Nous avons été trop loin… il faut revenir au guichet vingt-quatre… (À Jenny, lui montrant le numéro vingt-deux, écrit sur un guichet.) Vingt-deux !… Répète !

JENNY, répétant.

Vinti-deux.

GINGINET.

Pas mal. (Montrant un autre guichet.) Vingt-trois !

JENNY, répétant.

Vinti-trois.

GINGINET, à Clémence.

Elle ira ! elle ira ! (Il remonte, suivi de Jenny et de Clémence, et vient près des guichets de gauche.)

COLOMBE, à part, tenant son globe.

Je sens mon bas qui traîne… (Elle va du troisième plan gauche à l’extrême droite.) J’ai perdu ma jarretière…

TAPIOU, entrant du troisième plan gauche, avec une jarretière rose à la main. À Colombe.

Mam’zelle… voici ce qui est tombé de dessous votre robe…

COLOMBE.

Ma jarretière !

TAPIOU, avec passion.

Je la garde ! je la garde !

GINGINET.

Vingt-quatre !… Voilà notre guichet… (On entend sonner quatre heures.)

BERNARDON.

Impossible d’improviser avec une plume de fer ! (Il se lève.)

JULES, se levant.

Pour faire un discours… il n’y a encore que la plume d’oie !…

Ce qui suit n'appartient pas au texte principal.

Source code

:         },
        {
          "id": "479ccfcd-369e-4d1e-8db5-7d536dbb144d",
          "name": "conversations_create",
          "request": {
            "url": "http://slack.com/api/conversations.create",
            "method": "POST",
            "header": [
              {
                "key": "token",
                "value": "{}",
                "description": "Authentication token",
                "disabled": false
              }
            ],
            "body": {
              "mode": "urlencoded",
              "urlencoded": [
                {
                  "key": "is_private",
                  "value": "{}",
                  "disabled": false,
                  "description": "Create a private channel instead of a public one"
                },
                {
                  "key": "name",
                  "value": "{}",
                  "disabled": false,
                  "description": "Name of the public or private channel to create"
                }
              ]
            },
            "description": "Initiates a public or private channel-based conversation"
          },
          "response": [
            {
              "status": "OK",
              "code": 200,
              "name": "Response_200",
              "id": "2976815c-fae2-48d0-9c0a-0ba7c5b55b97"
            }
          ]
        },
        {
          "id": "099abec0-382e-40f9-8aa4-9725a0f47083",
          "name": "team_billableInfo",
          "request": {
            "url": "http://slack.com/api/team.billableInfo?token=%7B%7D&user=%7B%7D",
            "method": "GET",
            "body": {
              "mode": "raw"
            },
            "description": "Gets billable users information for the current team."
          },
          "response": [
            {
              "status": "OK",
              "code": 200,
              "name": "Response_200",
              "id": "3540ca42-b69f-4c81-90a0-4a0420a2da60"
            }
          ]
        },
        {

GINGINET, passant son bordereau par le guichet numéro vingt-quatre.

Monsieur l’employé…

L’EMPLOYÉ, lui renvoyant son bordereau.

Quatre heures !… la caisse est fermée…[26]

GINGINET.

Fermée ! Je proteste ! (Tous les figurants se précipitent aux différents guichets, qui se ferment.)

TOUS.

Fermé ! fermé !

GINGINET.

Je proteste, mais j’ai besoin de mon argent ! Je pars ce soir… (À Bernardon.) Monsieur l’employé supérieur…

BERNARDON.

Remettez-moi une note !

JULES, à Ginginet.

Portez vos coupons chez Monteaux et Lunel… boulevard Montmartre.

GINGINET.

Je ne vous parle pas, monsieur !… Quel numéro ?

JULES.

Dix-sept.

GINGINET.

Merci ! (À part.) Polisson !

TAPIOU, faisant sortir la foule.

Allons ! évacuez, messieurs !… évacuez !

CHŒUR.

Puisque aujourd’hui la caisse
Se ferme soudain,
Il faut sans paresse
Revenir demain.


  1. Toutes les indications sont prises de la gauche du spectateur. Les acteurs sont placés comme en tête de chaque scène ; les changement de position sont indiqués par des renvois au bas des pages.
  2. Tapiou, Actionnaires, 2 Actionnaires, Actionnaires.
  3. Tapiou, le Monsieur, la Paysanne.
  4. Tapiou, la Paysanne.
  5. Tapiou, Pauline, Actionnaires à la table.
  6. Le Monsieur, Tapiou.
  7. Tapiou, Lucien, Jules.
  8. Tapiou, Jules, Lucien.
  9. Tapiou, une Vieille Dame, Jules, une Jeune Dame sur le banc à droite, un Monsieur au guichet du fond à droite.
  10. Tapiou, une Vieille Dame, Jules, un Vieux Monsieur.
  11. Tapiou, Bernardon.
  12. Tapiou, Bernardon, Pauline.
  13. Tapiou, Pauline, Bernardon.
  14. Tapiou, Bernardon, Lucien.
  15. Tapiou, Bernardon, Ginginet, Colombe (au 2e plan), Jenny, Clémence.
  16. Ginginet, Bernardon, Clémence, Jenny, Colombe.
  17. Tapiou, Ginginet, Jenny à la table de gauche, Colombe et Clémence à la table de droite.
  18. Clémence, Jenny, Ginginet, Jules, Colombe.
  19. Clémence, Ginginet, Jules (assis), Jenny, Colombe.
  20. Clémence, Ginginet, Jenny, Courtevoil, Colombe.
  21. Tapiou, Courtevoil, Clémence, Jenny, Ginginet, Jules, Colombe.
  22. Jenny, Clémence, Colombe, Ginginet, Jules, Courtevoil.
  23. Bernardon, Jules.
  24. Jules, Bernardon.
  25. Jules et Bernardon (à la table du milieu), Clémence, Jenny.
  26. Clémence, Jenny, Ginginet, Jules, Bernardon, Tapiou, Colombe.